- [TASK DESCRIPTION]
Copy out each line of the data that holds the word "pixel".

- [AVAILABLE RECORDS]
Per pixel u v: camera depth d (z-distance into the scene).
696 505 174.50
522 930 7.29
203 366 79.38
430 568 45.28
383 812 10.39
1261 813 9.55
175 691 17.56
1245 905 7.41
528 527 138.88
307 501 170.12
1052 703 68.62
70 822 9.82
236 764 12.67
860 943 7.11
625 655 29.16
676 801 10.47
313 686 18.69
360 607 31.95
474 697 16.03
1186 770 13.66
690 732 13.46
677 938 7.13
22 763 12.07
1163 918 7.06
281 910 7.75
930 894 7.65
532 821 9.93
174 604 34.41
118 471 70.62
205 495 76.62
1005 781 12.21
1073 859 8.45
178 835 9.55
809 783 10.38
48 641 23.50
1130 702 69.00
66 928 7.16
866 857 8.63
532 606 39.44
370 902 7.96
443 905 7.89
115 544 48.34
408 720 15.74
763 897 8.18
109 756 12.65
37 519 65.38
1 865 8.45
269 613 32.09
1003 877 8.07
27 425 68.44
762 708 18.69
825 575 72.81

--

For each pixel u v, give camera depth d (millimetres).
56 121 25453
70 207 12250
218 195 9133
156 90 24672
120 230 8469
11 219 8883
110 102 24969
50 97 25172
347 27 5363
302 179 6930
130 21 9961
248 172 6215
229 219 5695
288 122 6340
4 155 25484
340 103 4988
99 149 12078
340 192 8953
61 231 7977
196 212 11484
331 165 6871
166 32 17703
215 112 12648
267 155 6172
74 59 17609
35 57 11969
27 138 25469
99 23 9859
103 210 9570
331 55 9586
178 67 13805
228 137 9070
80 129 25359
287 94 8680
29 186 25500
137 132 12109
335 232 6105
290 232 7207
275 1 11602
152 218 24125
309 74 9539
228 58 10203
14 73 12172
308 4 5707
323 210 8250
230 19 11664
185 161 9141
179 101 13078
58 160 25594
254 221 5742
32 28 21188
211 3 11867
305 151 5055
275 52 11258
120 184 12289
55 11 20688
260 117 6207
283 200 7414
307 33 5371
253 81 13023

- [FINISHED TASK]
Per pixel u v: camera depth d (z-distance into the scene).
For each pixel u v, give camera depth d (millimetres).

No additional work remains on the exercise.